++++ Extracted text

Question about how speed cameras work

Soldato
Joined
26 May 2009
Posts
22,174
Hi all,

I saw something I didn't understand on the M6 yesterday, the smart gantry system had changed to 40 MPH so I slowed down to this on approach resulting in a speeder in the middle lane (~50 MPH) overtaking me while at the same time another speeder in the outer lane (~60 MPH) overtook him. They both passed under the gantry setting off the system resulting in a double flash, but the way I expected it to work is there should have been four flashes? (As the faster speeder should have tripped the system first then the slower speeder tripped it again).

So yeah, can one gantry target all four lanes at once with a single double photo? That seems odd to me as it didn't look like they were both in the floor markings at the same time, but if so how does that work? Or does the system have a reset time and the second guy got lucky? Or are they simply set not to trigger unless the target is more than 10 MPH over?

++++++++
++++ Given data

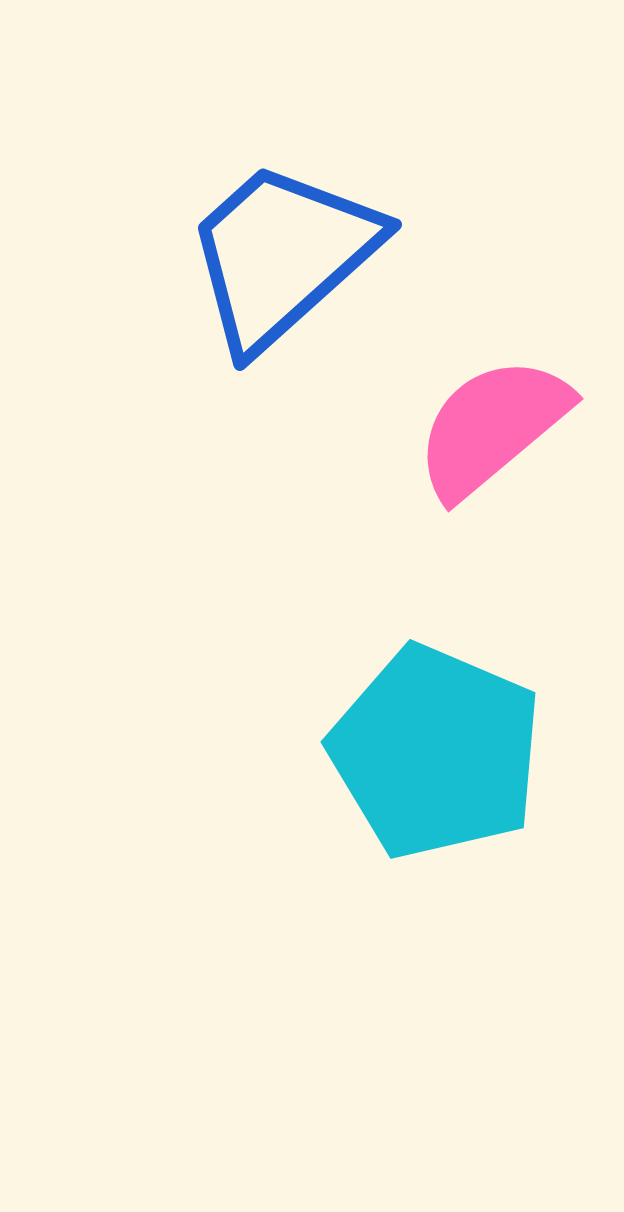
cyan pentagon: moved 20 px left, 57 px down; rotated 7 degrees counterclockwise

++++++++

▶ **Tasks to complete**:
(a) Check each statement against the forum post about speed cameras: (i) the gantry system had changed to 40 MPH; (ii) the driver in the middle lane was going about 60 MPH; (iii) the two speeders set off four flashes. For each, answer yes or no and quote the words of the post that decide it.
(b) Write out the forum post about speed cameras from "I saw something" to "tripped it again).", substituting "driver" for every "speeder".

▶ **Full answers**:
(a)
(i) Yes: "the smart gantry system had changed to 40 MPH"
(ii) No: "a speeder in the middle lane (~50 MPH)"
(iii) No: "resulting in a double flash"

(b)
I saw something I didn't understand on the M6 yesterday, the smart gantry system had changed to 40 MPH so I slowed down to this on approach resulting in a driver in the middle lane (~50 MPH) overtaking me while at the same time another driver in the outer lane (~60 MPH) overtook him. They both passed under the gantry setting off the system resulting in a double flash, but the way I expected it to work is there should have been four flashes? (As the faster driver should have tripped the system first then the slower driver tripped it again).